Iron & Bass

Short Interpreter Story

Joe Parker - Feb. 1, 2002

Once there was an interpreter who lived in the suburbs outside the big city. Every day he shuttled into the metro area and worked in a shoe store.

The interpreter, whose name was Frank of the Many Tongues, was skilled in the languages of Europe and Asia and in the languages of old. His accents were precise, and words flowed effortlessly from his mouth all day long to facilitate transactions in the shoe store.

"What size is this?" Frank often translated from one language to another. "May I see these in an 8 wide?"

Frank was an invaluable resource.

Some days after work Frank walked down to the waterfront to rest his throat and watch the freight ships swim in from the horizon. Frank could read the writing on the side of every foreign freighter, and this pleased him, in part because he knew no one else had that ability.

"But alas," Frank thought to himself in a sentence that began in Japanese and ended in German and that only he could understand, "I am truly alone in this weary world."

Frank considered - in Hebrew - how ironic it was that his proficiency for language had left him feeling so isolated.

"Quite ironic, indeed!" Frank told himself in Spanish.

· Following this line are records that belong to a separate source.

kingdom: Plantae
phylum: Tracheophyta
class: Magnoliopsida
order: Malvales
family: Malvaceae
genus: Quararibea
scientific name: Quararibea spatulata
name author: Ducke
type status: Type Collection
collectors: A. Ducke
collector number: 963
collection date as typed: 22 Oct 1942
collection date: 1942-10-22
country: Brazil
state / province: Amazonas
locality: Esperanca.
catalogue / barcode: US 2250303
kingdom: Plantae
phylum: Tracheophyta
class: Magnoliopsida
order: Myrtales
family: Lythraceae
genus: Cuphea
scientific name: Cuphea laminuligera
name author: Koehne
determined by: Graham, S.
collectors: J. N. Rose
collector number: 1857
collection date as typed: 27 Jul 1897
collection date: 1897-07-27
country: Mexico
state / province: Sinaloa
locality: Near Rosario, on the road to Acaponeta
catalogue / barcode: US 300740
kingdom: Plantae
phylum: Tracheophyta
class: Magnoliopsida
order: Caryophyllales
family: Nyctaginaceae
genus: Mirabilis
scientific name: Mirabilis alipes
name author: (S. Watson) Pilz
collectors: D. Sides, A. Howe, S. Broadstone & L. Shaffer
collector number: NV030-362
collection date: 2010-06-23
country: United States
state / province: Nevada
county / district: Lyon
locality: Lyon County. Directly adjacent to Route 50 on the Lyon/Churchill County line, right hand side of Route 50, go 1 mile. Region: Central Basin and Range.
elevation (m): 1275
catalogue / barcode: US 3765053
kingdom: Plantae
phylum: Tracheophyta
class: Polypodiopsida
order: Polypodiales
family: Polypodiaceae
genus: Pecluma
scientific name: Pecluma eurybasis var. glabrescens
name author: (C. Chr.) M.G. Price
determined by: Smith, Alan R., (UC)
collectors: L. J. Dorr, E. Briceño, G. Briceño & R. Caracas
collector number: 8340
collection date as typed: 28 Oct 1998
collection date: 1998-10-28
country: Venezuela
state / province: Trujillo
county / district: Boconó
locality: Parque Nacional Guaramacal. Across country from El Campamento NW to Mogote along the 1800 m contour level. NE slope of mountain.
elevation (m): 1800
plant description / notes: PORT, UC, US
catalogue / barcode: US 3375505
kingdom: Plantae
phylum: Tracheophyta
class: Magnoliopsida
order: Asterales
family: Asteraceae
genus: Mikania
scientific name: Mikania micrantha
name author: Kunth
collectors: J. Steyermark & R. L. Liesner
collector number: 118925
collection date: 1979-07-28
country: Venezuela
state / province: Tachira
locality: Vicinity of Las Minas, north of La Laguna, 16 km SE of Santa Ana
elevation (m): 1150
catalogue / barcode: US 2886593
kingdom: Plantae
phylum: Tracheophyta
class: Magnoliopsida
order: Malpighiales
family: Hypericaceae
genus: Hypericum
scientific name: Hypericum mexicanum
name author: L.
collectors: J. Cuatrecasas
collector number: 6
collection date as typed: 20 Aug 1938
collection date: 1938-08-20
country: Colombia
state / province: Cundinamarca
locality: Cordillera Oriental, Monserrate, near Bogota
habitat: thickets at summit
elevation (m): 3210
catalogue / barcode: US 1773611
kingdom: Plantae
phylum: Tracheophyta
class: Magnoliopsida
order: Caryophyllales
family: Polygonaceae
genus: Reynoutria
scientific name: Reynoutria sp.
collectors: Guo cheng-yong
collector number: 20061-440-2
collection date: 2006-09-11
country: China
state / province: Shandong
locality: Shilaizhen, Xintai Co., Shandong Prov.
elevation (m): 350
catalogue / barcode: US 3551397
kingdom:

But the pleasure that comes from uncovering one of life's ironies faded quickly, for Frank of the Many Tongues was indeed a sad man, in any language.

Frank reasoned he was destined for solitude and that the best remedy for his sorrow was to pour his energies into his work. Several weeks later, Frank came to the waterfront at sundown after a particularly talkative day at the shoe store.

"At last, a moment of peace," Frank reflected in the language of his youth.

As he rested, he heard the faint but distinctive sound of Latin being sung from a short distance along the pier. The words were carried by the sweet voice of a young woman, and as they rose in the air shifted now to Russian, now to Portuguese, as smoothly as the waves turned over onto one another in the sea below.

"Great Wolf of Beauty!" Frank exclaimed to himself in an American Indian dialect, for he now gazed upon as fair a woman he'd seen during his life in the big city.

The woman walked toward him as she sang her last verse, in French, then stood before Frank and held out her hands.

"Frank of the Many Tongues," she spoke in an Ancient Greek dialect. "I have searched for you over long years, in every shoe store along the cities of the coast, hoping to find the One who could hear my song."

"And you have found me," answered Frank in Italian, grasping her hands and looking deep into her sparkling eyes.

He quickly led her away from the waterfront, for evening was getting on and hunger had set in. Frank was eager to begin his new life of love, and decided that dinner was a perfectly acceptable starting point. He knew a good pizza shop a few blocks away.